## Available data
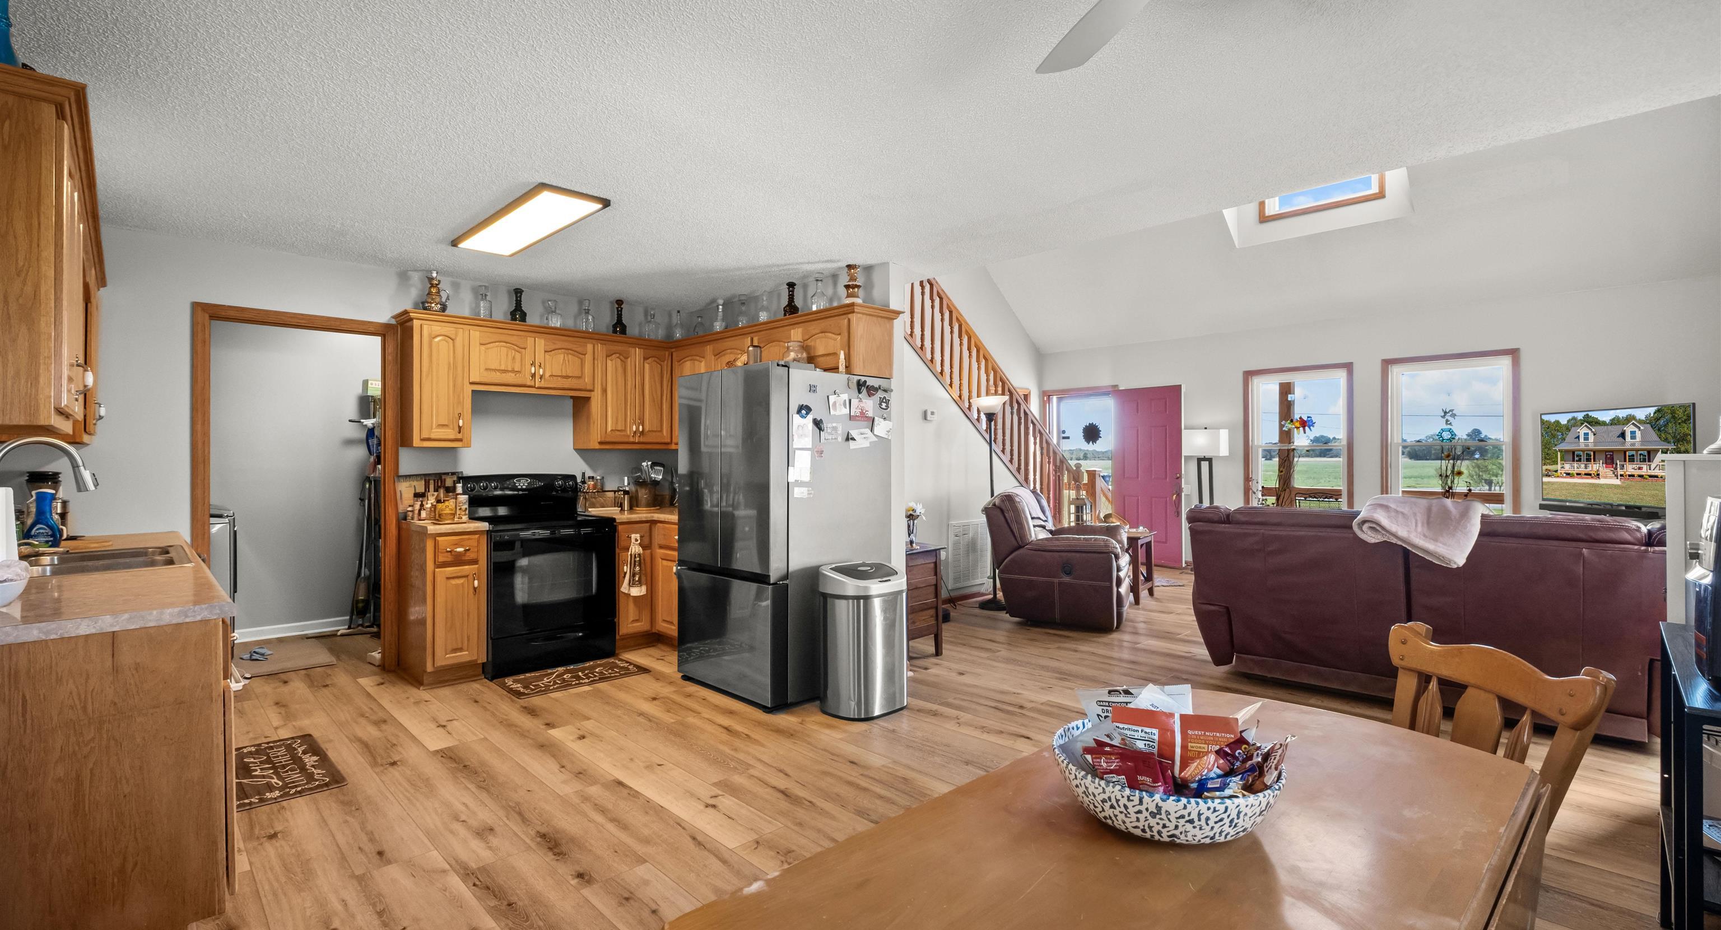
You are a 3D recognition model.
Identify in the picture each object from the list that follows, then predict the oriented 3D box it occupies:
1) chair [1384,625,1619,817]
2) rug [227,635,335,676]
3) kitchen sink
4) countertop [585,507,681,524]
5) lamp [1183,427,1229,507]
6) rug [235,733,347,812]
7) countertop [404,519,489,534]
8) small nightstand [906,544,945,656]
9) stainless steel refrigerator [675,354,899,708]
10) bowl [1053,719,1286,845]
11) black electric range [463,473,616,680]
[{"bbox_3d":[1.175,0.828,1.558,0.510,0.860,0.460,0,0,-10],"label":"chair"},{"bbox_3d":[-3.799,1.252,4.654,0.900,0.012,0.540,0,0,44],"label":"rug"},{"bbox_3d":[-2.812,0.440,2.587,0.840,0.200,0.560,0,0,44],"label":"kitchen sink"},{"bbox_3d":[-1.294,0.363,5.042,1.270,0.038,0.970,0,0,44],"label":"countertop"},{"bbox_3d":[3.920,0.400,8.130,0.400,1.650,0.350,0,0,44],"label":"lamp"},{"bbox_3d":[-2.454,1.253,2.927,0.762,0.010,0.457,0,0,44],"label":"rug"},{"bbox_3d":[-2.482,0.366,4.277,0.635,0.038,0.335,0,0,44],"label":"countertop"},{"bbox_3d":[0.266,0.892,4.707,0.450,0.700,0.430,0,0,44],"label":"small nightstand"},{"bbox_3d":[-0.448,0.371,4.241,0.860,1.775,0.890,0,0,44],"label":"stainless steel refrigerator"},{"bbox_3d":[0.441,0.463,1.042,0.308,0.090,0.308,0,0,0],"label":"bowl"},{"bbox_3d":[-2.103,0.668,4.665,0.690,1.180,0.760,0,0,44],"label":"black electric range"}]

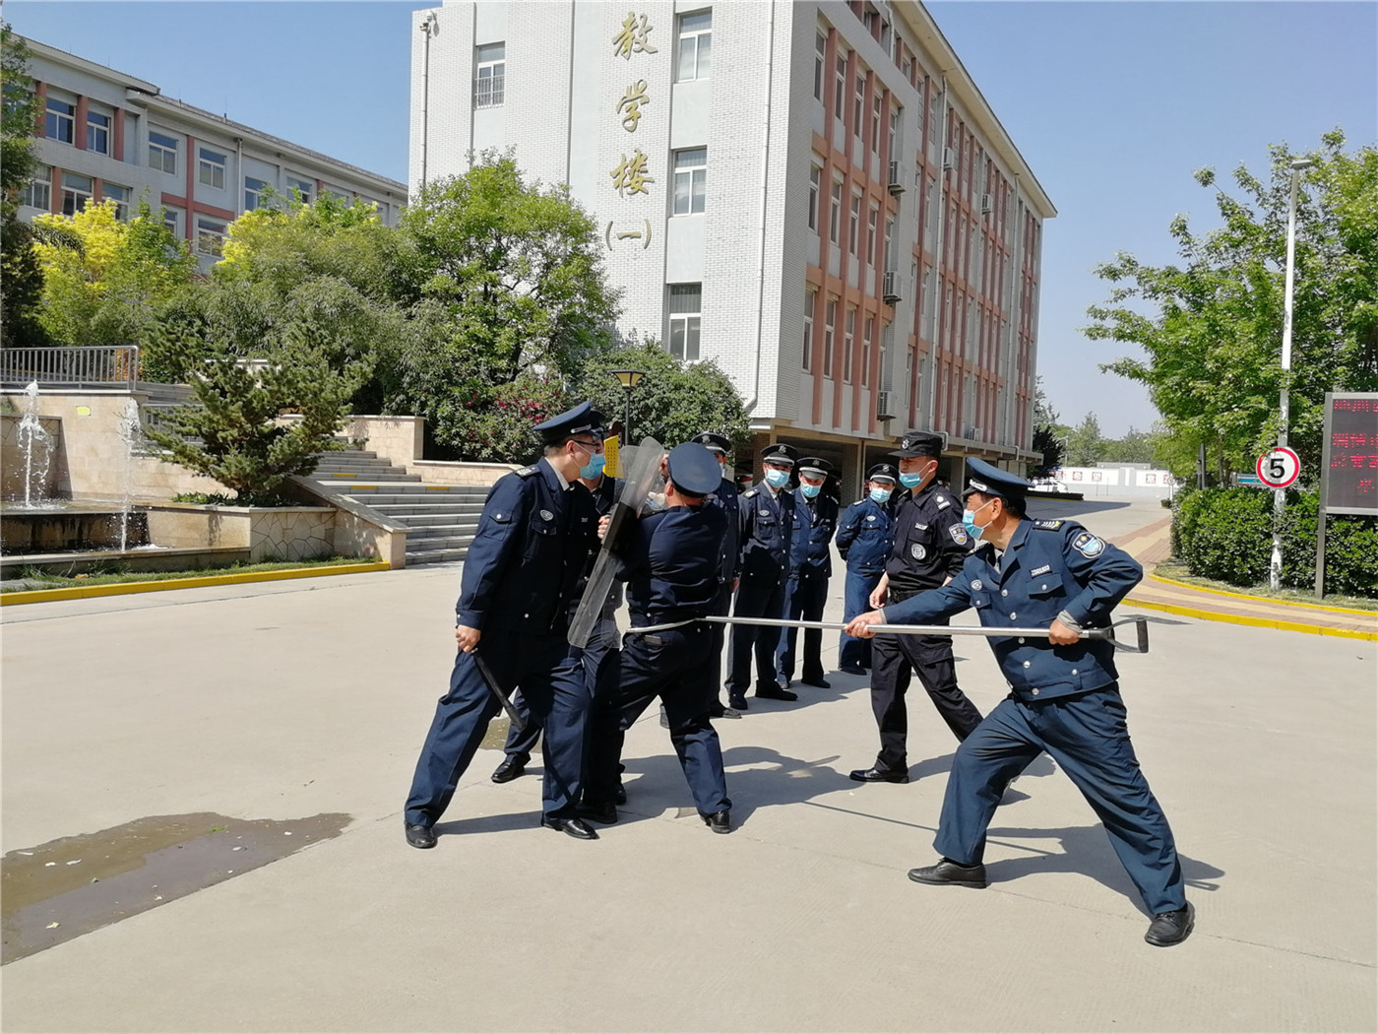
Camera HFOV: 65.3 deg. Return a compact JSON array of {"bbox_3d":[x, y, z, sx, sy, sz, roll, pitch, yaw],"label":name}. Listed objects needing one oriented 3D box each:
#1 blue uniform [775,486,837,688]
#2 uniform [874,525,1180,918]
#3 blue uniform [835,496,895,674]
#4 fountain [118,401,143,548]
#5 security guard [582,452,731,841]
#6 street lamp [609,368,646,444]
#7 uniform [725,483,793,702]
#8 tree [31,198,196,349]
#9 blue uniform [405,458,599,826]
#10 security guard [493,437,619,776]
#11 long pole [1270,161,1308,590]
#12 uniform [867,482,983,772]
[{"bbox_3d":[0.910,0.485,8.165,0.520,1.420,0.340,2,3,-13],"label":"blue uniform"},{"bbox_3d":[1.277,0.699,4.007,0.640,1.365,1.020,0,3,-41],"label":"uniform"},{"bbox_3d":[1.450,0.533,8.800,0.530,1.450,0.340,1,3,-14],"label":"blue uniform"},{"bbox_3d":[-7.181,-0.539,13.800,0.340,2.000,0.340,2,3,0],"label":"fountain"},{"bbox_3d":[-0.146,0.528,4.950,0.700,1.720,0.620,1,3,-22],"label":"security guard"},{"bbox_3d":[-1.020,-0.776,17.070,0.520,3.135,0.520,3,3,27],"label":"street lamp"},{"bbox_3d":[0.512,0.516,7.580,0.500,1.500,0.340,1,3,-30],"label":"uniform"},{"bbox_3d":[-16.565,-6.567,31.000,4.700,5.400,4.400,2,3,0],"label":"tree"},{"bbox_3d":[-0.760,0.522,4.564,0.730,1.522,0.550,3,3,15],"label":"blue uniform"},{"bbox_3d":[-0.597,0.403,5.164,0.550,1.830,0.620,0,3,-37],"label":"security guard"},{"bbox_3d":[8.678,-1.970,15.467,0.220,6.060,0.300,0,4,-45],"label":"long pole"},{"bbox_3d":[1.309,0.569,5.505,0.660,1.496,0.560,1,3,-30],"label":"uniform"}]

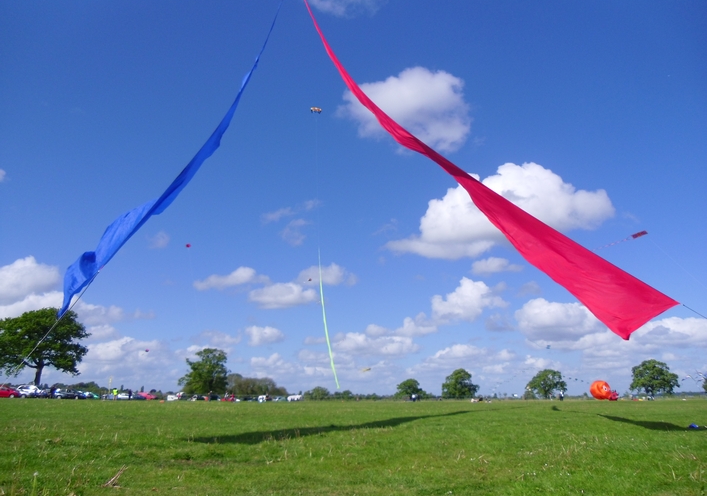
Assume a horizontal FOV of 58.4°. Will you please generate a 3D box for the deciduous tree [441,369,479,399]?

## What to work on
Retype each line of the data exactly, beginning with the first; include the line containing "4) countertop [585,507,681,524]" and stop there, skipping every picture.

## Exercise result
You are a 3D recognition model.
Identify in the picture each object from the list that follows, then predict the oriented 3D box it occupies:
1) chair [1384,625,1619,817]
2) rug [227,635,335,676]
3) kitchen sink
4) countertop [585,507,681,524]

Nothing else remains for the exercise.